» **Problem**
Copy every line of the listing below word for word, leaving out the pictures.

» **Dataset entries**
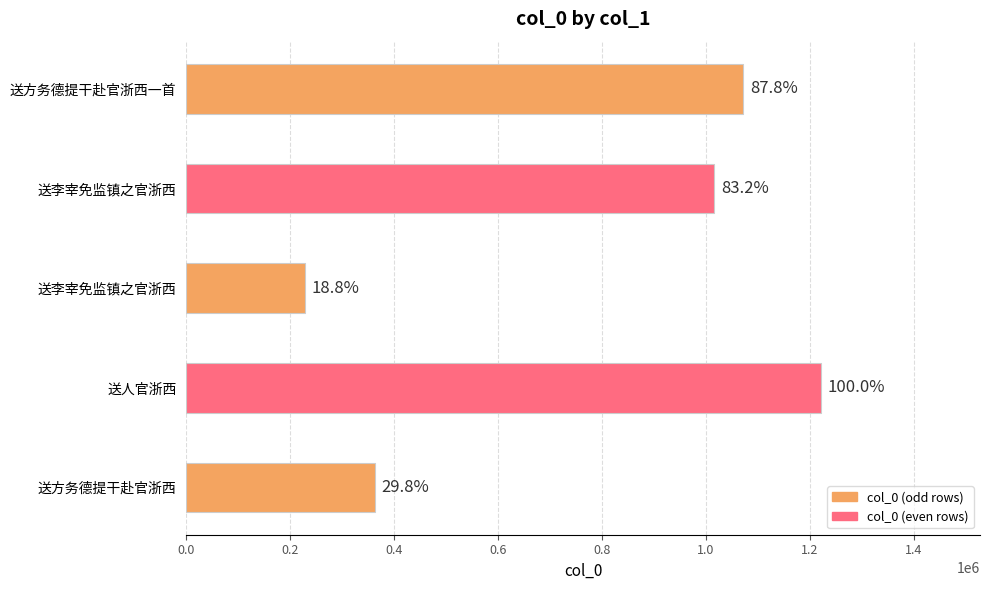

Are the bars horizontal?

Yes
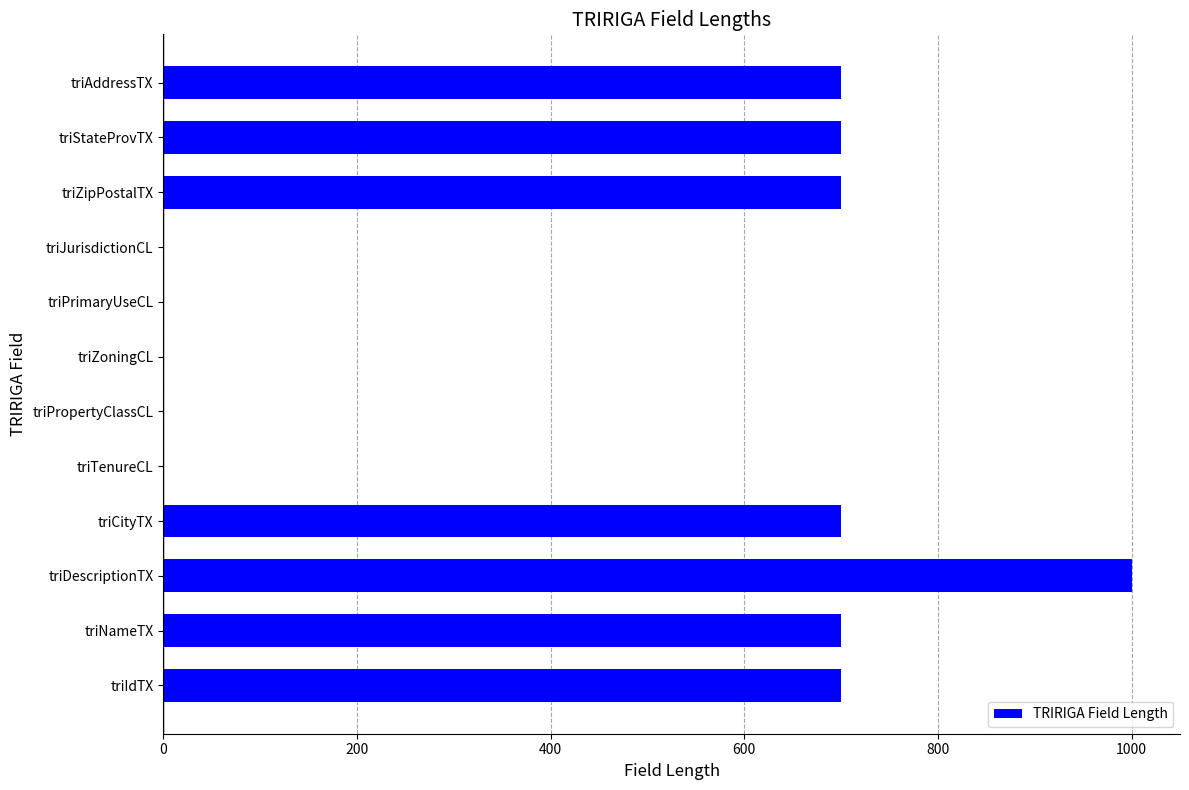

Which category has the highest value across all series?

triDescriptionTX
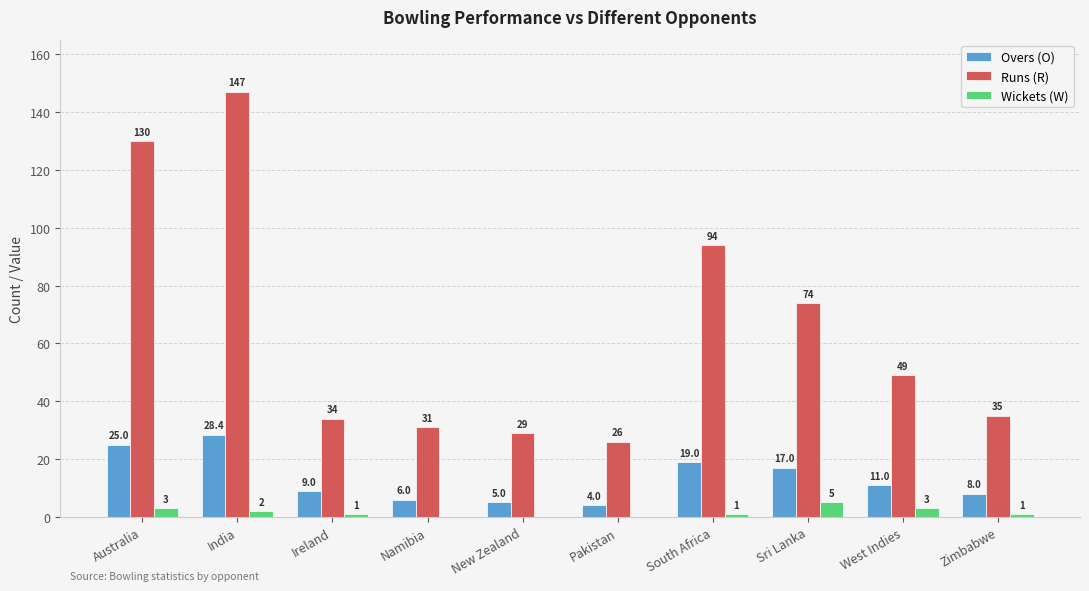

Which series has the widest spread of values?

Runs (R)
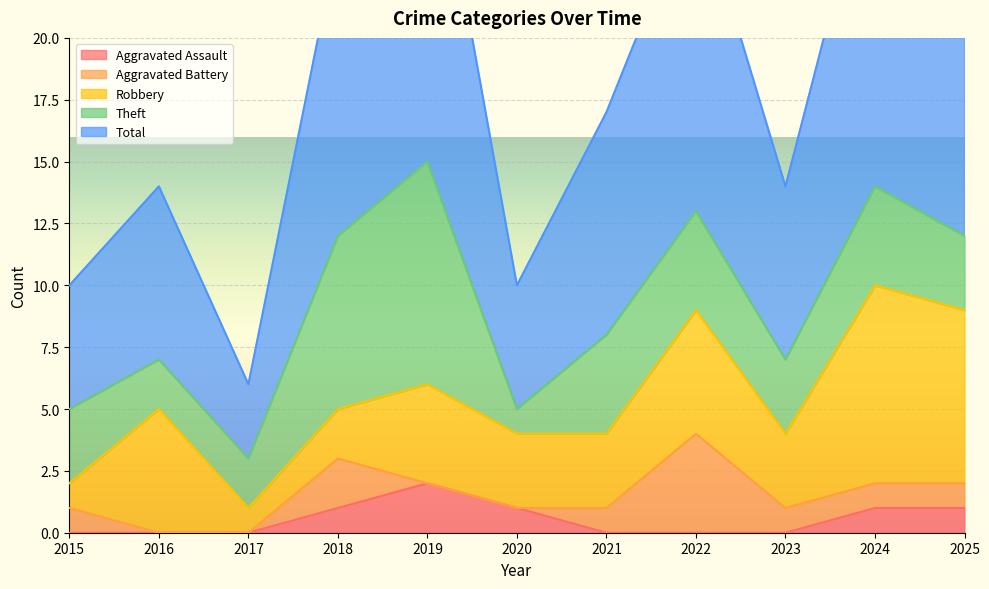

The Theft series shows 4 at 2021. True or false?

True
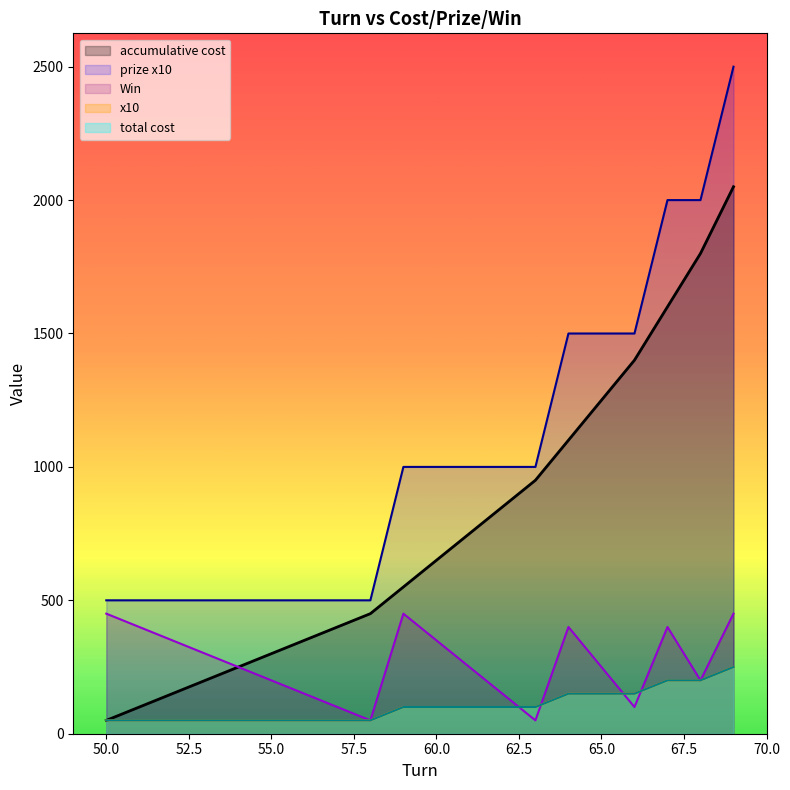

Reading left to right, transcribe all the data shown in this chart.

accumulative cost: 50	100	150	200	250	300	350	400	450	550	650	750	850	950	1100	1250	1400	1600	1800	2050
x10: 500	500	500	500	500	500	500	500	500	1000	1000	1000	1000	1000	1500	1500	1500	2000	2000	2500
total cost: 50	50	50	50	50	50	50	50	50	100	100	100	100	100	150	150	150	200	200	250
prize x10: 50	50	50	50	50	50	50	50	50	100	100	100	100	100	150	150	150	200	200	250
Win: 450	400	350	300	250	200	150	100	50	450	350	250	150	50	400	250	100	400	200	450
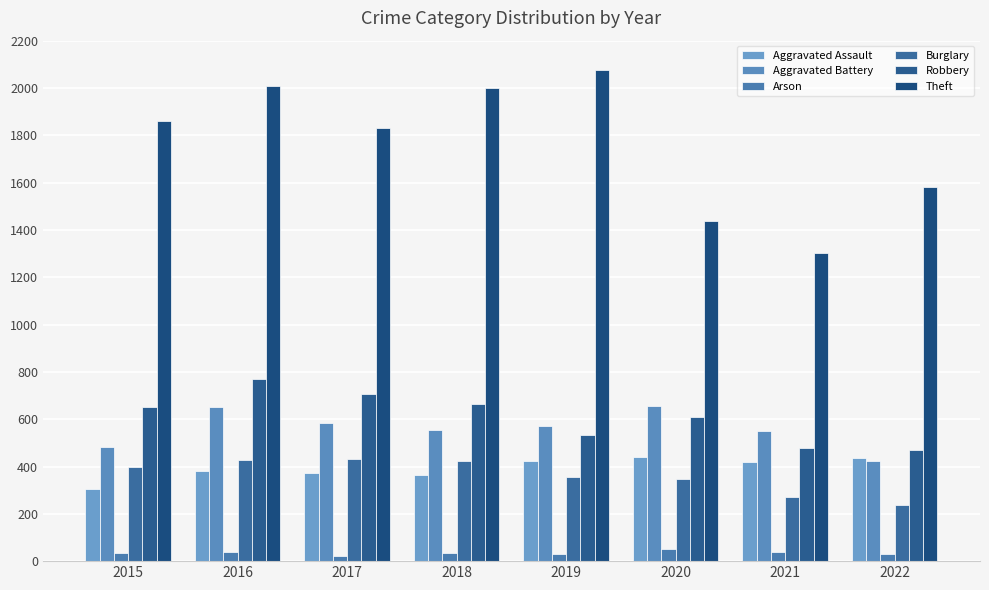

At which category does the chart reach its minimum across all series?

2017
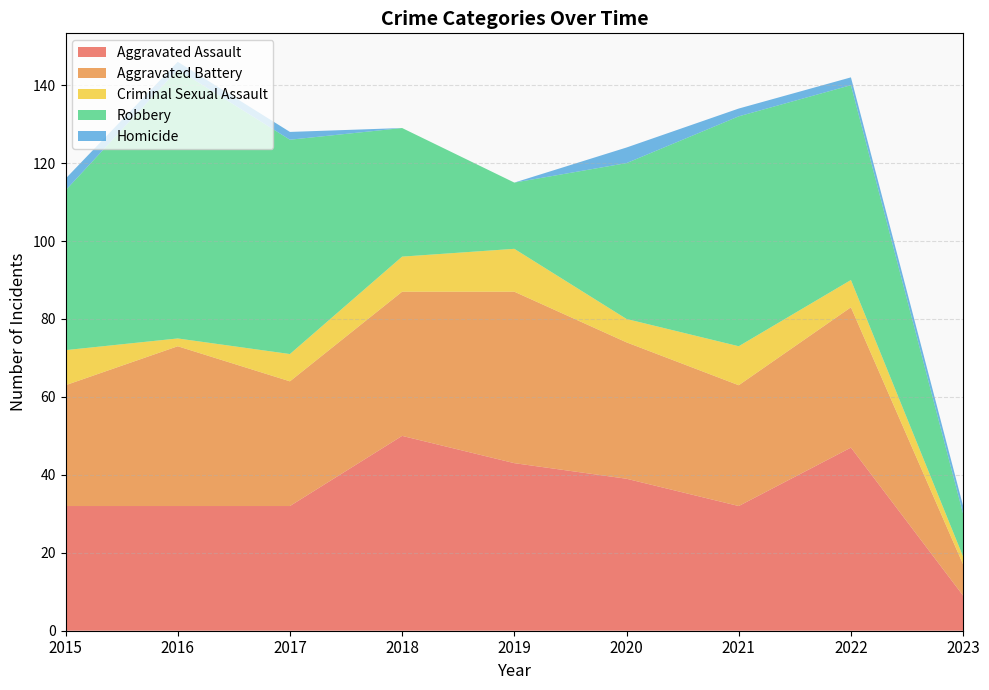

Reading right to left, transcribe all the data shown in this chart.

Aggravated Assault: 2023=9	2022=47	2021=32	2020=39	2019=43	2018=50	2017=32	2016=32	2015=32
Aggravated Battery: 2023=8	2022=36	2021=31	2020=35	2019=44	2018=37	2017=32	2016=41	2015=31
Criminal Sexual Assault: 2023=2	2022=7	2021=10	2020=6	2019=11	2018=9	2017=7	2016=2	2015=9
Robbery: 2023=11	2022=50	2021=59	2020=40	2019=17	2018=33	2017=55	2016=69	2015=41
Homicide: 2023=2	2022=2	2021=2	2020=4	2019=0	2018=0	2017=2	2016=2	2015=3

» **Exercise result**
Are the bars horizontal?

Yes

Which category has the highest value across all series?

triDescriptionTX

Which series has the widest spread of values?

Runs (R)

The Theft series shows 4 at 2021. True or false?

True

Reading left to right, transcribe all the data shown in this chart.

accumulative cost: 50	100	150	200	250	300	350	400	450	550	650	750	850	950	1100	1250	1400	1600	1800	2050
x10: 500	500	500	500	500	500	500	500	500	1000	1000	1000	1000	1000	1500	1500	1500	2000	2000	2500
total cost: 50	50	50	50	50	50	50	50	50	100	100	100	100	100	150	150	150	200	200	250
prize x10: 50	50	50	50	50	50	50	50	50	100	100	100	100	100	150	150	150	200	200	250
Win: 450	400	350	300	250	200	150	100	50	450	350	250	150	50	400	250	100	400	200	450

At which category does the chart reach its minimum across all series?

2017

Reading right to left, transcribe all the data shown in this chart.

Aggravated Assault: 2023=9	2022=47	2021=32	2020=39	2019=43	2018=50	2017=32	2016=32	2015=32
Aggravated Battery: 2023=8	2022=36	2021=31	2020=35	2019=44	2018=37	2017=32	2016=41	2015=31
Criminal Sexual Assault: 2023=2	2022=7	2021=10	2020=6	2019=11	2018=9	2017=7	2016=2	2015=9
Robbery: 2023=11	2022=50	2021=59	2020=40	2019=17	2018=33	2017=55	2016=69	2015=41
Homicide: 2023=2	2022=2	2021=2	2020=4	2019=0	2018=0	2017=2	2016=2	2015=3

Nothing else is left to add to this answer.